To find them, researchers looked for clusters of crescent-shaped pits which were all aligned in the same way.

“Any one of these pits is not enough to tell you that it’s a dune, or from an ancient dune field, but when you put them all together, they have so many commonalities with dunes on Mars and on Earth that you have to employ some kind of fantastic explanation to explain them as anything other than dunes,” Day told the AGU blog.

The pits appear very similar in shape to “barchan dunes,” the most common type of dune on both Earth and Mars. These are formed by winds blowing mainly from a single direction.

“They are all going the same way, which you would expect for dunes because they are all migrating and forming in the same wind regime," Day said. "So just the shape and size tell us that these are features that are coming from an ancient dune system."

Because the "horns" of the crescent-shaped pits point in the direction of the prevailing wind at the time they were formed, the scientists were able to work out that, in both Hellas Basin and Noctis Labyrinthus, it was blowing from the north and pushing the dunes south. This is different from the winds that blow in these areas today, indicating that climatic conditions have changed on Mars over time.

The researchers were also able to estimate how big the “ghost dunes” once were by comparing them to existing dunes on Mars. They found that those in the Hellas Basin measured around 250 feet tall on average, while those in Noctis Labyrinthus came to about 130 feet.
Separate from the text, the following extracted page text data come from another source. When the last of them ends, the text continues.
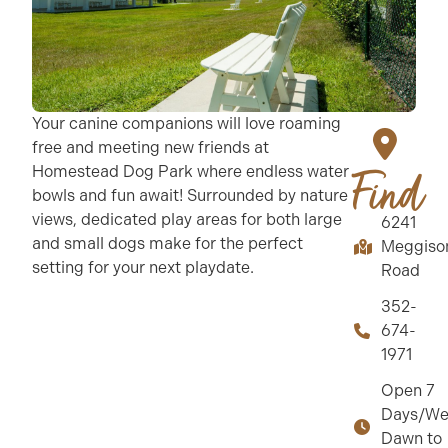
Your canine companions will love roaming
free and meeting new friends at
Homestead Dog Park where endless water
Find
bowls and fun await! Surrounded by nature
views, dedicated play areas for both large
6241
and small dogs make for the perfect
Meggiso
setting for your next playdate.
Road
352-
674-
1971
Open 7
Days/We
Dawn to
Aside from helping scientists understand more about Mars's ancient environment, the ghost dunes may also prove to be good places to search for signs of life on the Red Planet.
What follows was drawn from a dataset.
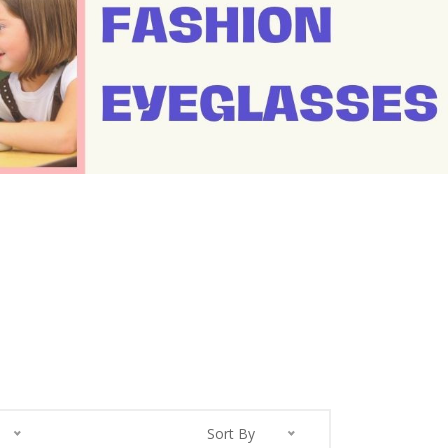
Sort By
fig-2-dune-cast-pits-at-noctis-layrinthusENGLARGED Ghost dunes at Noctis Labyrinthus. Mackenzie Day, David Catling/AGU

The authors suggest winds did not completely clear out the shell of the vanished dunes, leaving sheltered pockets with ancient sand in them that could potentially contain traces of ancient microbes. These pockets date back to a more hospitable time in Mars’s history and have been protected from the harsh environment of the surface.

“We know that dunes on Earth can support life, and dunes on Earth are very similar to dunes on Mars,” Day said. “One problem Mars has that Earth doesn’t is the surface radiation. If you are inside a dune, or at the bottom of a dune, and you are microbial life, the dune is protecting you from a lot of that radiation. There is probably nothing living there now. But if there ever was anything on Mars, this is a better place than average to look.”